**Exercise directions:** All that is wanted is an exact copy of the lines below, starting at the one that contains "speed, Mew: 80 -> 100" and running to the end.

**Supplied records:**
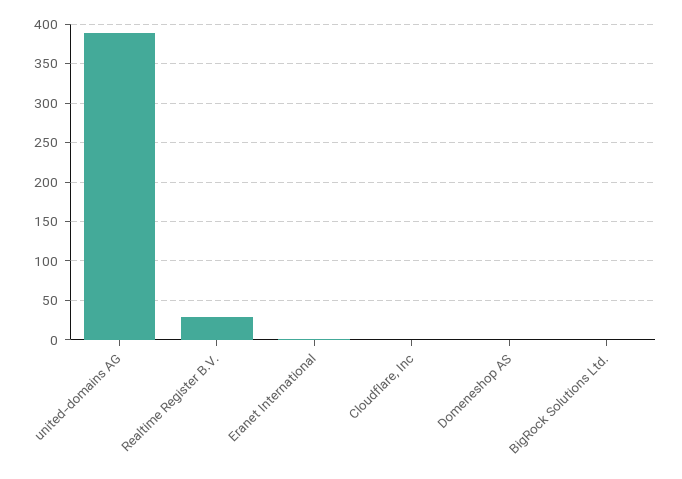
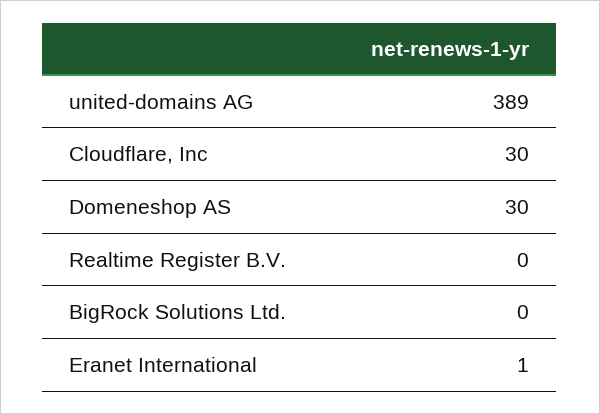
Realtime Register B.V.: 30 -> 0
Cloudflare, Inc: 0 -> 30
Domeneshop AS: 0 -> 30

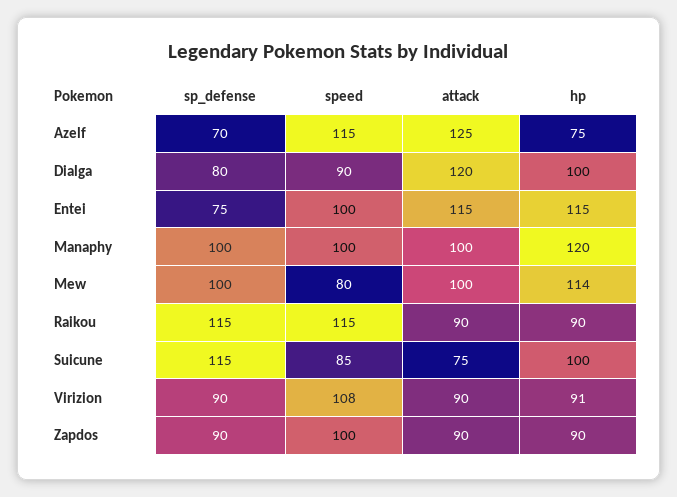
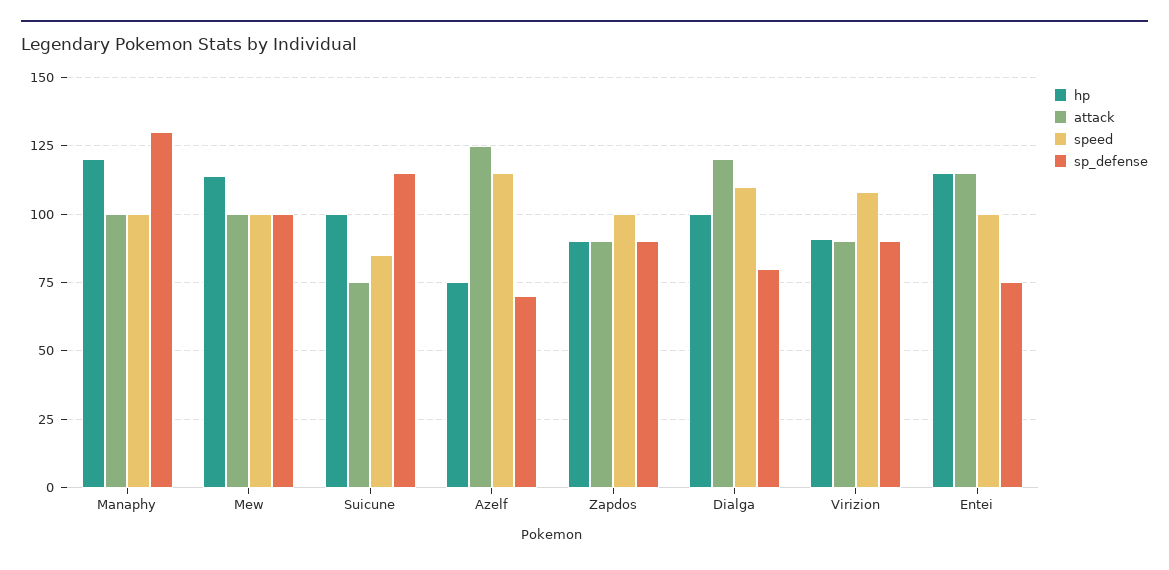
speed, Dialga: 90 -> 110
sp_defense, Manaphy: 100 -> 130
speed, Mew: 80 -> 100
sp_defense, Raikou: 115 -> none
speed, Raikou: 115 -> none
attack, Raikou: 90 -> none
hp, Raikou: 90 -> none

**Output:**
speed, Mew: 80 -> 100
sp_defense, Raikou: 115 -> none
speed, Raikou: 115 -> none
attack, Raikou: 90 -> none
hp, Raikou: 90 -> none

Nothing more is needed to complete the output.